- **Aim of the exercise**
Reproduce word for word the portion of the comment thread about the Phantom Menace duel starting at "One of TPM conceptual" and ending at "or his team.".

- **Provided passage**
···
Fear leads to anger, anger to hate, hate... to sorbet. er, suffering.

Not saying it's a perfect movie/myhtos, just that it's a nice, intricate, and beautiful communally mapped plate on which to put ones beans.
posted by infinite intimation at 1:38 PM on November 1, 2010


Somewhere back in early 1999, when I was looking with anticipation at my tickets for the upcoming premiere, I read an interview with Nick Gillard, the stunt coordinator for the prequels (probably leafing through Starlog or something in a bookstore). The interviewer asked about the duel scene (which already had some buzz): specifically, if the editors had digitally sped up the footage any to get the fast-and-furious going on. Gillard replied to the effect that, "No, in fact Ewan and Ray were so pumped and going at it so hard that we actually had to slow it down a bit so that viewers could follow the action."

He then then listed a catalog of hand injuries to the actors and stuntmen acquired while filming the scene in question: two broken fingers here, a sprained thumb there and so forth. This only served to intensify the appeal of this duel for me.

I gotta say: my sinking feeling about TPM started about six minutes in and I never recovered. I had written it off as a shoddy piece of work long before we got to the duel, but that is the one scene I can watch with something like pleasure.
posted by ricochet biscuit at 1:41 PM on November 1, 2010


Cutting to a medium shot, Darth Maul is shown igniting his double-bladed lightsaber, a classic addition to the series’ villains which serves to deepen the film’s ties to world-religious iconography as a dark Christological figure. Evoking the cross image of the crucifixion, Maul’s saber deepens the Biblical associations of his entire ensemble.

AYFKM?
posted by usonian at 2:36 PM on November 1, 2010 [1 favorite]


Oh, yeah that was just the first version of the fight that I found, but I loved the French. Especially because of this web comic...
posted by Squid Voltaire at 3:22 PM on November 1, 2010


One of TPM conceptual designers said the "spikes" on Darth Maul's head were feathers, and that the costume and make-up people simply misunderstood the drawing. So there was likely no intended "crown of thorns" motif by Lucas or his team.
···
- **Source data**
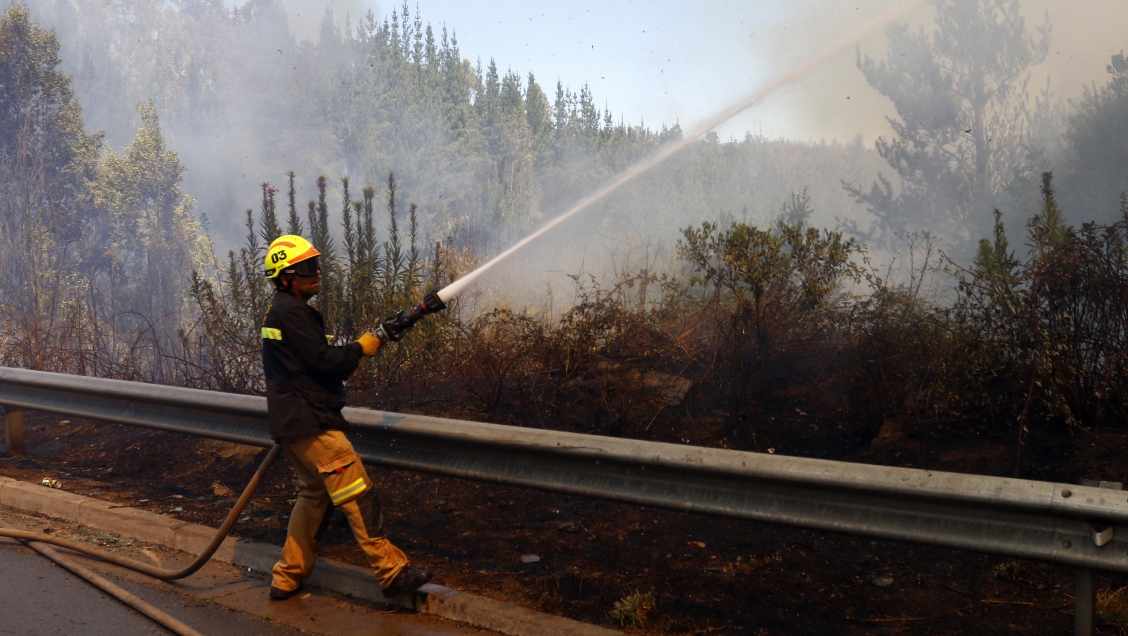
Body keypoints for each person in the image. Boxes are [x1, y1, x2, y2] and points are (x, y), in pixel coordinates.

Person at [260, 234, 432, 601]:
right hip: (312, 423)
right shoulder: (291, 311)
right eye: (307, 268)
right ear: (286, 276)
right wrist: (361, 348)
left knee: (312, 497)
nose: (317, 272)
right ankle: (392, 572)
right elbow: (324, 362)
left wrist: (366, 344)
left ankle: (287, 577)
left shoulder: (284, 310)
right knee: (357, 494)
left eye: (316, 264)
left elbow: (311, 363)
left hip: (295, 422)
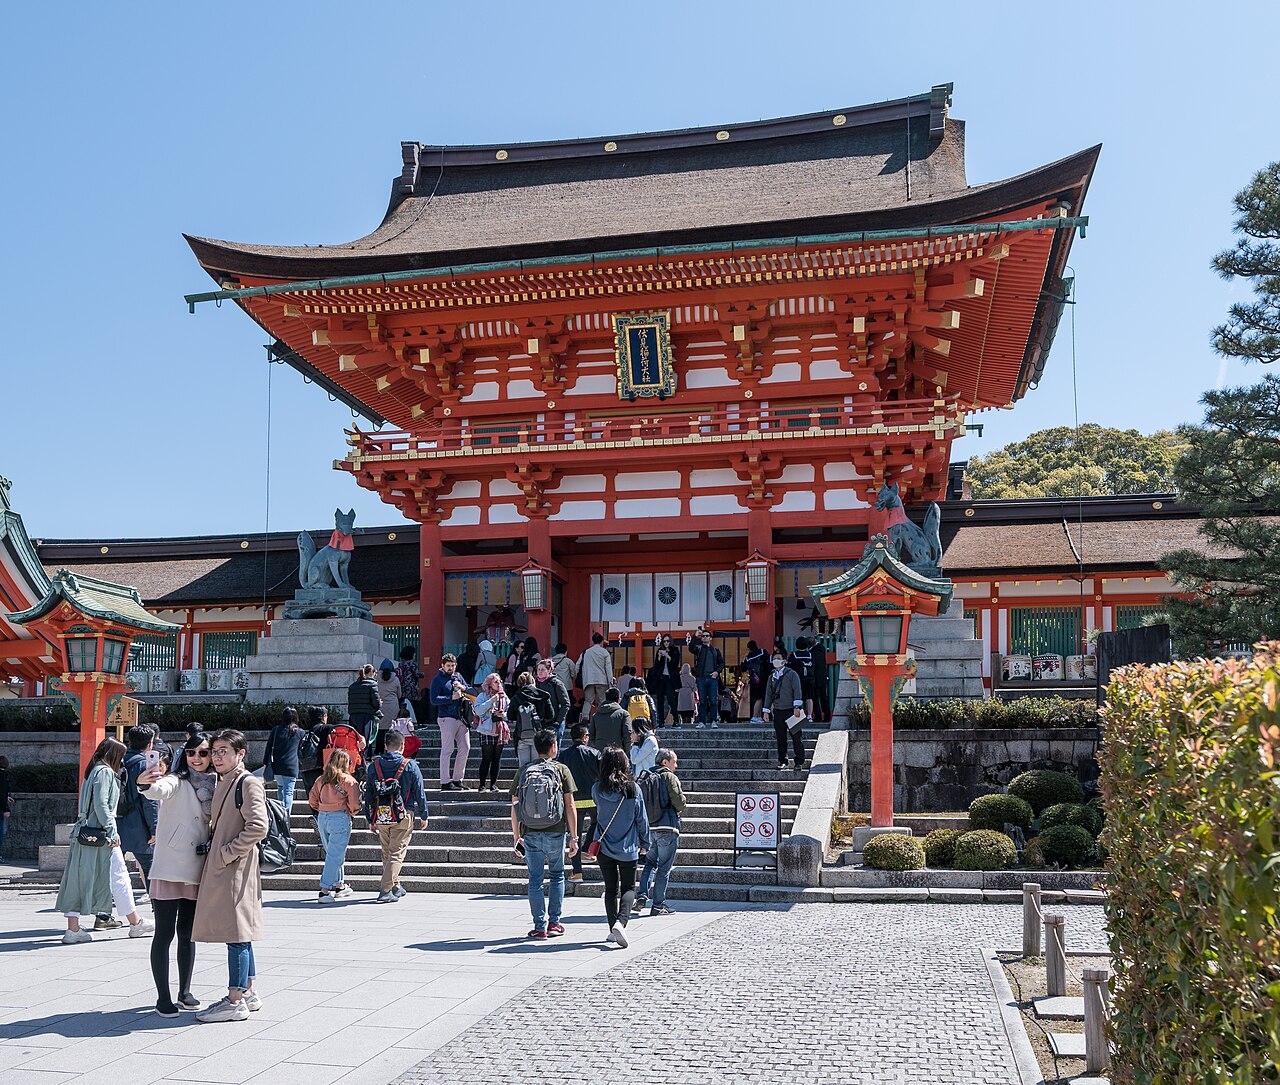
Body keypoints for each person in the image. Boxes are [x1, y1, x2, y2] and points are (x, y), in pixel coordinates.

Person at [137, 733, 216, 1016]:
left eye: (204, 753)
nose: (197, 758)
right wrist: (146, 780)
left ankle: (185, 990)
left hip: (197, 868)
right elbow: (157, 789)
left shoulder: (218, 784)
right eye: (192, 752)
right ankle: (163, 997)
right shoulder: (176, 780)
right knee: (164, 933)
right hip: (170, 868)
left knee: (188, 934)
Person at [193, 729, 268, 1023]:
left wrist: (226, 852)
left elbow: (258, 827)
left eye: (224, 750)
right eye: (215, 751)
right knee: (241, 932)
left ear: (241, 754)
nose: (217, 756)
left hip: (235, 866)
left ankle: (234, 999)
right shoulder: (228, 781)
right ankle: (248, 991)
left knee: (235, 933)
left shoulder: (247, 783)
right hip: (230, 865)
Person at [56, 737, 153, 944]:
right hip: (102, 835)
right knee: (120, 877)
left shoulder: (92, 771)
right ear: (115, 755)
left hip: (84, 833)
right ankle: (135, 923)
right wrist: (112, 830)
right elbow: (102, 806)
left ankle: (73, 929)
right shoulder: (106, 773)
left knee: (77, 879)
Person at [510, 730, 577, 939]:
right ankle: (554, 923)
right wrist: (574, 837)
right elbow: (570, 805)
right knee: (557, 876)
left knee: (535, 880)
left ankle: (539, 926)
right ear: (553, 747)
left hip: (530, 832)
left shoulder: (524, 770)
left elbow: (514, 806)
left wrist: (516, 836)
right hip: (556, 830)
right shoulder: (561, 769)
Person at [589, 746, 649, 948]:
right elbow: (641, 819)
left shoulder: (596, 789)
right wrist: (645, 842)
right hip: (628, 845)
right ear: (625, 764)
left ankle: (612, 929)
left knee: (610, 888)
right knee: (629, 888)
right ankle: (621, 923)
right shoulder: (633, 789)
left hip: (604, 844)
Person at [363, 730, 428, 903]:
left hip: (382, 813)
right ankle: (385, 890)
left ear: (385, 746)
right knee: (397, 853)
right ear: (402, 746)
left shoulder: (374, 766)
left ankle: (395, 886)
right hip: (403, 813)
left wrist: (370, 818)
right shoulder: (410, 765)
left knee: (387, 852)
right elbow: (419, 792)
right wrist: (424, 814)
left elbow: (368, 794)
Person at [635, 747, 685, 917]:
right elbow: (679, 801)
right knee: (664, 868)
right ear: (665, 761)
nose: (676, 765)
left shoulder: (646, 777)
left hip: (649, 829)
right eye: (674, 761)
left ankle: (641, 896)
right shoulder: (669, 777)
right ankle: (658, 905)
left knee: (649, 864)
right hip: (667, 828)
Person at [308, 749, 360, 903]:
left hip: (322, 817)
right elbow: (355, 803)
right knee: (335, 854)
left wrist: (323, 808)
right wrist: (351, 811)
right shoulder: (349, 781)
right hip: (340, 817)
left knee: (333, 853)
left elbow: (312, 800)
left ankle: (339, 885)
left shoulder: (321, 779)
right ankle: (324, 891)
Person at [118, 724, 159, 892]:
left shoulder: (118, 760)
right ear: (150, 744)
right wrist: (154, 828)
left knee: (114, 870)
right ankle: (156, 907)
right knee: (150, 868)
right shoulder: (145, 766)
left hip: (117, 821)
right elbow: (150, 800)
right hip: (139, 824)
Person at [558, 723, 601, 883]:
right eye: (588, 735)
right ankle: (587, 847)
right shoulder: (595, 753)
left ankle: (577, 873)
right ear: (584, 737)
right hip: (593, 798)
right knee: (597, 823)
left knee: (574, 836)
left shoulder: (564, 755)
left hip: (573, 801)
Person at [431, 653, 472, 790]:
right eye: (448, 666)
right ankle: (445, 781)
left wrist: (462, 687)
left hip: (461, 717)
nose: (451, 668)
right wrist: (450, 697)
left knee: (465, 747)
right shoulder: (437, 680)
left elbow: (468, 691)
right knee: (447, 749)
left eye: (453, 665)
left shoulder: (458, 677)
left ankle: (457, 779)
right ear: (442, 666)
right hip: (446, 716)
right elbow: (434, 699)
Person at [762, 649, 807, 771]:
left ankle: (799, 761)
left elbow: (797, 690)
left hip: (792, 710)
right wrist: (766, 710)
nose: (776, 661)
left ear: (784, 661)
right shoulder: (771, 676)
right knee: (780, 737)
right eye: (774, 658)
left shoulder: (792, 674)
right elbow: (768, 694)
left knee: (797, 737)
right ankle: (783, 761)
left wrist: (797, 707)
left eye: (778, 658)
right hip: (778, 710)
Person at [261, 707, 304, 814]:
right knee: (288, 793)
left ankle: (280, 815)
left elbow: (268, 747)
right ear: (295, 718)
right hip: (292, 767)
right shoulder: (300, 732)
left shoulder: (276, 730)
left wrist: (265, 763)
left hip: (277, 766)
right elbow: (302, 751)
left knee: (280, 788)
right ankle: (286, 818)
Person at [473, 672, 510, 792]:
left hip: (500, 729)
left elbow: (509, 712)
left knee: (497, 758)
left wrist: (503, 714)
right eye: (496, 682)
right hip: (486, 729)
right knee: (486, 757)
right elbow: (478, 710)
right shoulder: (483, 696)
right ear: (489, 684)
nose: (499, 684)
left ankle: (493, 784)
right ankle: (482, 784)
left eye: (500, 682)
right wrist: (491, 700)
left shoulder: (504, 696)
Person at [510, 670, 554, 770]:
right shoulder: (542, 695)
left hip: (522, 735)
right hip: (539, 736)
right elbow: (551, 715)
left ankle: (523, 785)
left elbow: (510, 716)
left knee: (523, 768)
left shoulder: (516, 697)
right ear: (533, 680)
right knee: (538, 767)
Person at [300, 706, 332, 818]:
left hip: (306, 770)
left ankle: (316, 817)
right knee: (323, 797)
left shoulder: (306, 732)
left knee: (312, 796)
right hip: (320, 769)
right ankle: (321, 820)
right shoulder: (327, 728)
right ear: (323, 717)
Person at [688, 630, 724, 728]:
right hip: (701, 677)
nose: (704, 637)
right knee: (702, 701)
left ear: (710, 638)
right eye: (703, 636)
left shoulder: (715, 650)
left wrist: (717, 672)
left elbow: (722, 663)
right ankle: (702, 722)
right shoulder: (699, 649)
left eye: (707, 636)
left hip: (712, 678)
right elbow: (691, 648)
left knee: (713, 700)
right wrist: (695, 636)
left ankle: (713, 721)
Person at [646, 633, 681, 725]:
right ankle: (661, 721)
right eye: (664, 641)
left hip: (670, 678)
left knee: (670, 699)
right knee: (660, 700)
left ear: (671, 641)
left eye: (667, 641)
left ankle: (676, 719)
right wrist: (659, 656)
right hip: (661, 678)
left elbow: (675, 663)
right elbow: (656, 665)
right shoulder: (659, 650)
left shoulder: (675, 650)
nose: (666, 643)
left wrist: (668, 656)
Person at [536, 657, 571, 749]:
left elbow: (565, 703)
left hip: (555, 722)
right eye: (538, 669)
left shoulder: (557, 684)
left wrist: (558, 721)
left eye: (543, 669)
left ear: (549, 670)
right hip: (542, 721)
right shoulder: (535, 684)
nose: (540, 672)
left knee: (554, 749)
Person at [348, 664, 383, 758]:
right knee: (366, 742)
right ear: (372, 673)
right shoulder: (372, 685)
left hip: (353, 717)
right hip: (367, 718)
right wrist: (380, 702)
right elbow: (376, 704)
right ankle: (364, 764)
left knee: (355, 742)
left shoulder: (353, 686)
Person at [577, 632, 614, 717]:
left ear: (592, 641)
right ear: (601, 642)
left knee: (588, 701)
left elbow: (578, 665)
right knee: (602, 700)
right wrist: (610, 682)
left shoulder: (586, 652)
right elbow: (608, 668)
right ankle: (602, 718)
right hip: (602, 680)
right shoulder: (604, 652)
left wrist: (580, 676)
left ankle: (585, 718)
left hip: (588, 680)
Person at [588, 687, 632, 751]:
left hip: (600, 753)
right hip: (617, 752)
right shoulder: (624, 714)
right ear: (619, 700)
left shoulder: (596, 715)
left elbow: (591, 735)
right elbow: (627, 734)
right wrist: (626, 751)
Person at [376, 661, 403, 755]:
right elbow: (399, 694)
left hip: (381, 706)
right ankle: (390, 750)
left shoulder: (377, 679)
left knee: (380, 731)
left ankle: (378, 751)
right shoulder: (395, 679)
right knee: (391, 730)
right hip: (393, 706)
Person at [788, 636, 818, 720]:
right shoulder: (810, 655)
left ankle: (797, 715)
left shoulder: (794, 655)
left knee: (797, 697)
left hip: (798, 679)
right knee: (809, 698)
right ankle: (809, 716)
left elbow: (790, 666)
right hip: (809, 679)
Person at [395, 645, 425, 723]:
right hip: (410, 686)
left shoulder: (401, 663)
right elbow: (416, 674)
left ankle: (397, 719)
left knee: (399, 703)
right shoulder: (412, 663)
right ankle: (421, 722)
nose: (415, 654)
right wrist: (423, 674)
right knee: (416, 705)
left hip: (402, 686)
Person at [742, 640, 769, 724]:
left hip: (754, 680)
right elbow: (769, 661)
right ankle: (755, 716)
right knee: (762, 698)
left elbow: (743, 668)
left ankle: (756, 716)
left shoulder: (748, 657)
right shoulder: (763, 652)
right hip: (764, 678)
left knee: (757, 698)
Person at [676, 662, 698, 727]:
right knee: (689, 711)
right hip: (689, 695)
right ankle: (689, 724)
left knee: (682, 712)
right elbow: (695, 689)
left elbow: (676, 689)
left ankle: (682, 724)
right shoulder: (693, 678)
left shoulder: (679, 678)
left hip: (681, 695)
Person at [0, 754, 10, 863]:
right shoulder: (2, 776)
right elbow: (1, 793)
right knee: (1, 831)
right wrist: (6, 808)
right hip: (0, 808)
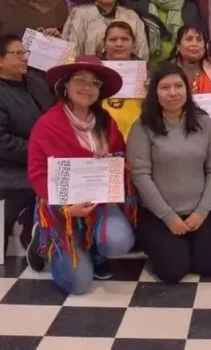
···
- **Reply to the exercise**
One of TPM conceptual designers said the "spikes" on Darth Maul's head were feathers, and that the costume and make-up people simply misunderstood the drawing. So there was likely no intended "crown of thorns" motif by Lucas or his team.